D’altronde, il teatro è un mondo dai mille registri, linguaggi, codici, approdo da sempre degli emarginati che navigano acque burrascose; sulle sue scene appaiono tute da ginnastica, gambaletti, abiti in pizzo, grembiuli, passamontagna, calzamaglie, bermuda: i costumi rappresentano simboli e richiamano significati, in una vorticosa trasformazione dell’ordinario in straordinario, del quotidiano in extra-quotidiano, dell'impossibile in possibile.

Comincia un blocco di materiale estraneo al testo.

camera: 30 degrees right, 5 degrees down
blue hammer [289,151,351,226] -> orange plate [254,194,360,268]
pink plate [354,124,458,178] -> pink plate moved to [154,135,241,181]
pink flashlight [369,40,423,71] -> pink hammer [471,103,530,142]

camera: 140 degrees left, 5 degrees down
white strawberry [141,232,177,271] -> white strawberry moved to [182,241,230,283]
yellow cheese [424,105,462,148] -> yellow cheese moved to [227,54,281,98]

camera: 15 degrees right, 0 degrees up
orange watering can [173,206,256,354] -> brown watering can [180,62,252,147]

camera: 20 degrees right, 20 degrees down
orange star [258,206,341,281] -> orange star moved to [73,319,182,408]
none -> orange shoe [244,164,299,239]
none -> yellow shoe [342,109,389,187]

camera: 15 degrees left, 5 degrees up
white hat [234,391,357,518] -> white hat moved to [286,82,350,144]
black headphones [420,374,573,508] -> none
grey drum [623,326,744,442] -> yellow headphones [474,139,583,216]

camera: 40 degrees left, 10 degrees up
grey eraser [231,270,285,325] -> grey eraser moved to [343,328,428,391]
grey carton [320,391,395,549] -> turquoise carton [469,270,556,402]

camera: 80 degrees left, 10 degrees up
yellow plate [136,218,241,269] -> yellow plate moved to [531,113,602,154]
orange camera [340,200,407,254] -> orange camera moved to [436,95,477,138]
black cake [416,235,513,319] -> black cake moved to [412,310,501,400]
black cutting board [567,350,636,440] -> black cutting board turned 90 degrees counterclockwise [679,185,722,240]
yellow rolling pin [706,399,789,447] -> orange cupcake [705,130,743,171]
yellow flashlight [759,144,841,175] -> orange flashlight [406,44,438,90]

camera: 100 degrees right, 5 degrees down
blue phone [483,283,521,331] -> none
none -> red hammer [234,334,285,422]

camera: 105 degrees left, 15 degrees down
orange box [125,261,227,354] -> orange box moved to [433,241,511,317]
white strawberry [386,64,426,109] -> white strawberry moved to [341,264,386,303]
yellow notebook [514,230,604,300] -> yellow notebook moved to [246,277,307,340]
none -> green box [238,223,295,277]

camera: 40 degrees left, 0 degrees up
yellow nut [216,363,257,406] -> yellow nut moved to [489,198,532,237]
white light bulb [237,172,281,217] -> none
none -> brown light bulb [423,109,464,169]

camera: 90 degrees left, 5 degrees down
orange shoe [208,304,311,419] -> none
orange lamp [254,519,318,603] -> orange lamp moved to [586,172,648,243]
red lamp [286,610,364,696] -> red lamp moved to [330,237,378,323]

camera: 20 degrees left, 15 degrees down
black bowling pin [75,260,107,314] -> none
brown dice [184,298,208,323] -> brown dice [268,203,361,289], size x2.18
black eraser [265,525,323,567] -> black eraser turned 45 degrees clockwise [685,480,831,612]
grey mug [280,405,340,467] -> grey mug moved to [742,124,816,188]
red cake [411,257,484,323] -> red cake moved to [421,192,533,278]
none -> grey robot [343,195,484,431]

Un solo elemento ha lo status di immancabile nei look di giovani e meno giovani; può stare in borsetta ma è più spesso stretto tra le mani: multicolore, impreziosito da venature d'oro, da fili di seta o pizzo, caro alleato nella guerra contro l'arsura veneziana. È Il ventaglio, la cui storia millenaria unisce egiziani, antiche civiltà cinesi, giapponesi, greci, romani e noi. Sulle sue lamelle pieghevoli sono rappresentate scene di caccia o pesca, giardini, pavoni, fiori, geometrie o pittogrammi; la sua eredità e integrità sono da salvaguardare a tutti i costi, sia mai che cadendo per strada si rompa, scatenando pettegolezzi, malintesi, sospetti, equivoci sentimentali e ambiguità, come nella commedia del – non a caso veneziano – Goldoni.